Abrams Books/Big Life Editions, 2010. 192 pp., 90 illustrations
Nick Brandt is a Los Angeles based videogapher who has followed his passion for photographing the wild animals of East Africa for the past 14 years.
With his medium-format film camera in hand, Brandt spends weeks following and becoming accepted by his subjects, before waiting for favourable combinations of lighting and behaviour.
The resulting photographs are nothing short of spectacular.
Featuring 300-line quadtone reproductions, printed under Brandt’s supervision, the tonal quality of his book On This Earth, A Shadow Falls is exceptional, the offset reproductions closely matching the rich, velvety tonality and detail of the original prints.
Brandt describes his photographs as portraits, which depict cheetahs, rhinos, giraffes and elephants, stampeding, grazing, and wading through the equally untamed grandeur of the Serengeti.
Of Brandt’s post-processing skills, Don Burmeister from The New York Photo Review says:
The controlled burning and dodging, increased contrast, blurring and vignetting of the images serves to accentuate the subjects far beyond what even the best darkroom technician could ever achieve. As a side note, the treatment of grain in these images is particularly lush, the use of sepia and black (rather than black and white) gives an almost fresco-like texture to the prints which allows the white highlights to pop.
On This Earth, A Shadow Falls includes introductions by Jane Goodall, Alice Sebold, Vicki Goldberg, Peter Singer and Nick Brandt.
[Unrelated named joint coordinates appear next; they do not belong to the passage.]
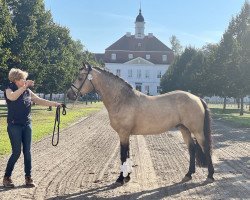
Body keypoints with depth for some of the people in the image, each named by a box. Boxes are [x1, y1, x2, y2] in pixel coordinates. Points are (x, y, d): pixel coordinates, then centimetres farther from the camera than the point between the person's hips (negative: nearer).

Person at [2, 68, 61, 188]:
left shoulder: (28, 91, 6)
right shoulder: (9, 90, -8)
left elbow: (40, 101, 8)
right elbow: (12, 97, -32)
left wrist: (54, 103, -3)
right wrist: (25, 86, -38)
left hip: (27, 125, 5)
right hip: (14, 125, -5)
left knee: (27, 152, 5)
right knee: (17, 152, -6)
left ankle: (28, 177, 14)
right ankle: (7, 177, 11)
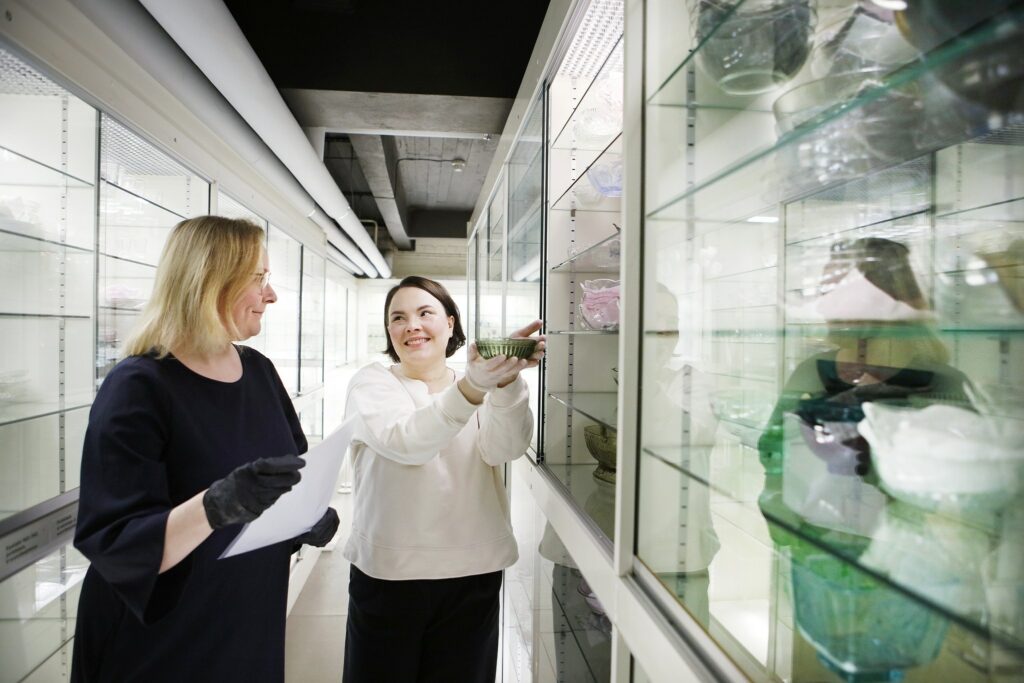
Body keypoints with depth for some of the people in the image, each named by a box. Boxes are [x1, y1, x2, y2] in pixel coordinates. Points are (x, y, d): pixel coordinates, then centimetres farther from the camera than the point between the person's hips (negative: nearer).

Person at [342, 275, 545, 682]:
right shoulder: (372, 383, -4)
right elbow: (405, 443, -24)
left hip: (474, 572, 2)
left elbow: (505, 450, -17)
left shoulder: (491, 386, 3)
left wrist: (508, 382, -35)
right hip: (388, 572, -2)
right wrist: (472, 388, -40)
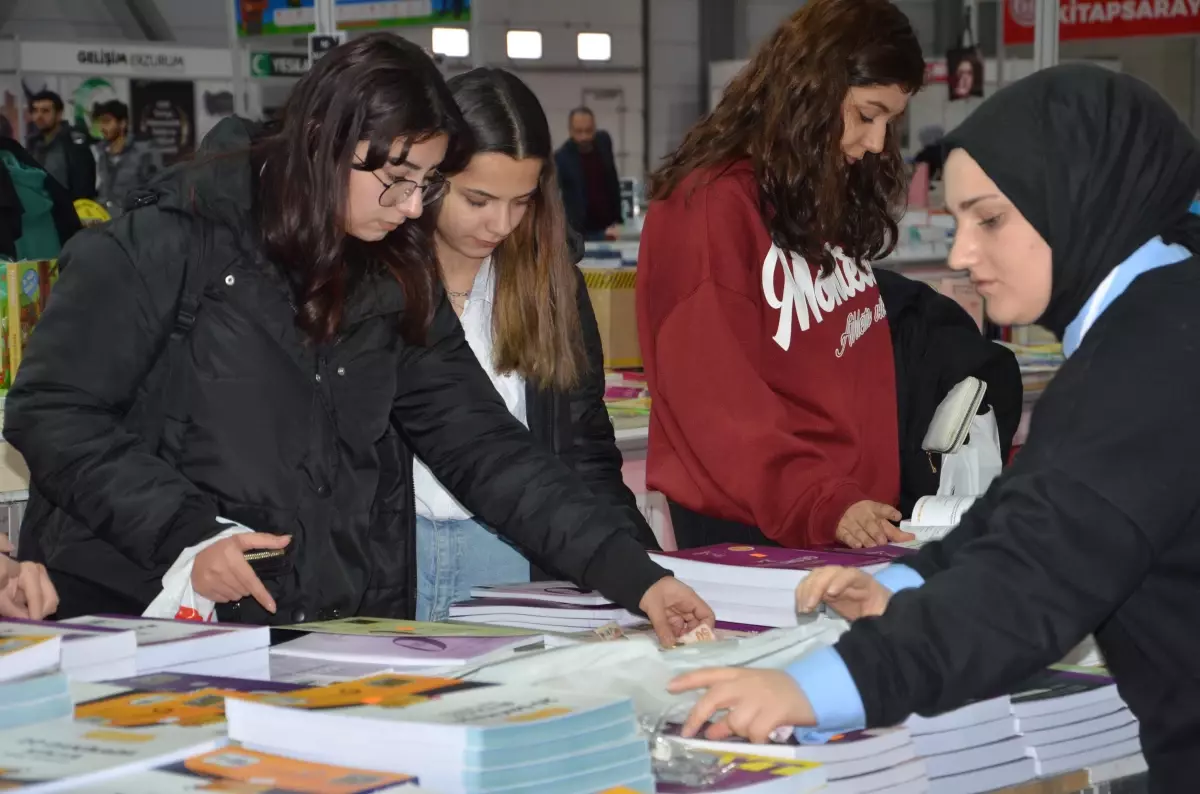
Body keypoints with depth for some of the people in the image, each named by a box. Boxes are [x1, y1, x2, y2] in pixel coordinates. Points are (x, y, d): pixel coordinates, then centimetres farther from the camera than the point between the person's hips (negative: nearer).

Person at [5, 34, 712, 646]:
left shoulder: (400, 279, 10)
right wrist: (183, 535, -16)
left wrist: (636, 578, -4)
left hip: (340, 635, 5)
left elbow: (483, 446, 6)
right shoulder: (177, 241, -5)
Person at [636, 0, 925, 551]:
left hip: (852, 515, 7)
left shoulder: (836, 199, 11)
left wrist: (876, 490, 4)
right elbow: (715, 392, -18)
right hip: (743, 524, -7)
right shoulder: (710, 205, -13)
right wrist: (819, 504, -26)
Each copy is signed by the artist.
Here are some more images for your viewing pleasure… these are obviously best appreciated large, so be sure to click for bigger versions!
In one of the essays accompanying this volume, novelist Alice Sebold aptly describes Brandt’s intimate portraits, like this image above featuring a lion in Kenya’s Masai Mara National Reserve, as having “the haunting resonance of the photographs of Civil War generals long dead.”
I visited Africa in 2010 and really enjoyed my first experience of getting up close and personal with the wildlife in Botswana and photographing them in their natural habitat – of course, the resulting images were nothing like these, but I had lots of fun in the process!
I’m looking forward to receiving my copy of Nick Brandt’s book which is winging its way to me as I type – do these images resonate with you too?